▽こーたぬだったはずだった

喧嘩はしないようにしてるのよね、それまでの快活な会話に落ちた墨の色に気づかぬ「彼」ではない。
そうなんですか、と答える声もどこか慎重だった。
不穏な気配に満ちた部屋の扉の前に立つようにして、あるいは改めて得物を握りなおすようにして。

「もちろん、へんに我慢したりとか、そういうことはないけど。喧嘩したまま別れるっていうのは、絶対やだから。あたし、そこはね、自分がバカでよかったなあーって思う。覚えてられないの」

昔のことも、考えた先のことも。
恋人に話しかける甘さの抜けた、眠たげな声がぽつぽつと小物の上に降った。

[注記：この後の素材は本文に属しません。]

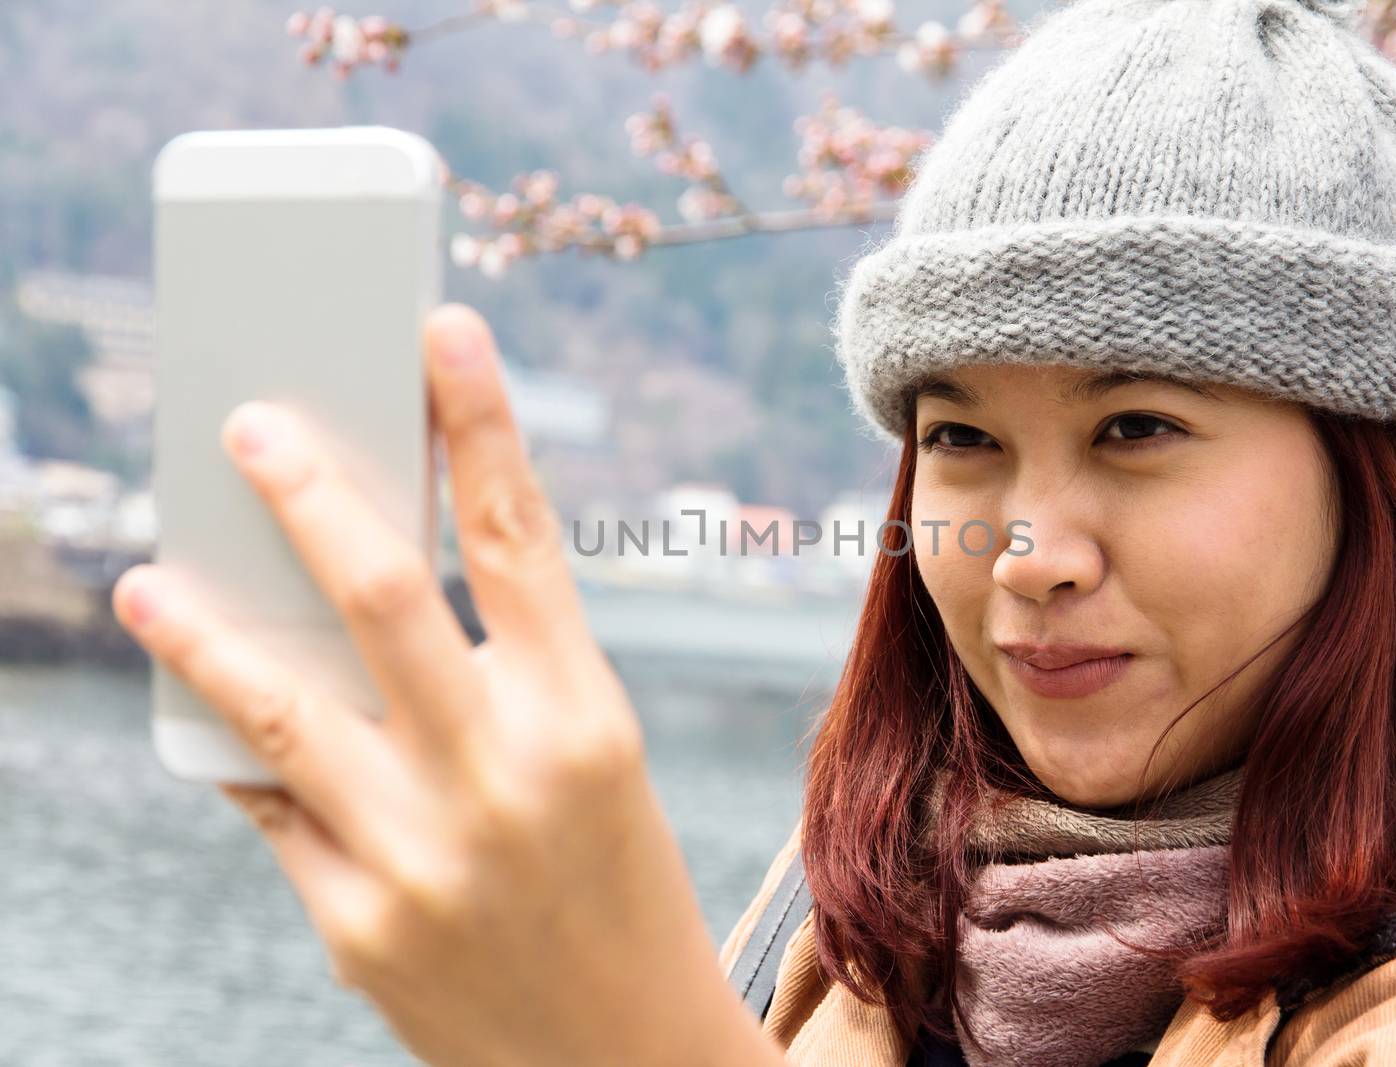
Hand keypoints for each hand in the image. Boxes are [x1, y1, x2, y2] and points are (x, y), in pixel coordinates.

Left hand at [111, 305, 778, 1066]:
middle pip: (383, 599)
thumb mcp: (593, 768)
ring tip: (147, 580)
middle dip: (308, 494)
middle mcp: (502, 779)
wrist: (629, 1065)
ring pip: (281, 712)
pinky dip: (239, 751)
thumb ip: (495, 680)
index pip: (522, 540)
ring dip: (205, 634)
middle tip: (248, 424)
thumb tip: (352, 598)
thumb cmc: (620, 891)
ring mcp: (419, 859)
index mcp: (587, 722)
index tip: (438, 328)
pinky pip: (274, 811)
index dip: (478, 423)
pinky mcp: (352, 930)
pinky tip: (207, 712)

散らばるのは危険のない「手入れ道具」の類だったけれども、争いに関わりのない人間には刺激が強かったろうか、と眉を顰める。彼女が死を前提にした言葉を吐くのは稀だった。

「だからねえ」

けれども、粗い鑢を訝しげにひっくり返しながら、狸雹は言う。

「楽しいことばっか考えてるあたしはこーあの彼女で、しんどいことも考えられる、緋咲ちゃんが奥さんかなって、そういう話」

はぁ?!
裏返った問いをたまらずあげると、きゃらきゃらと重たげなピアスが鳴るような笑いが返った。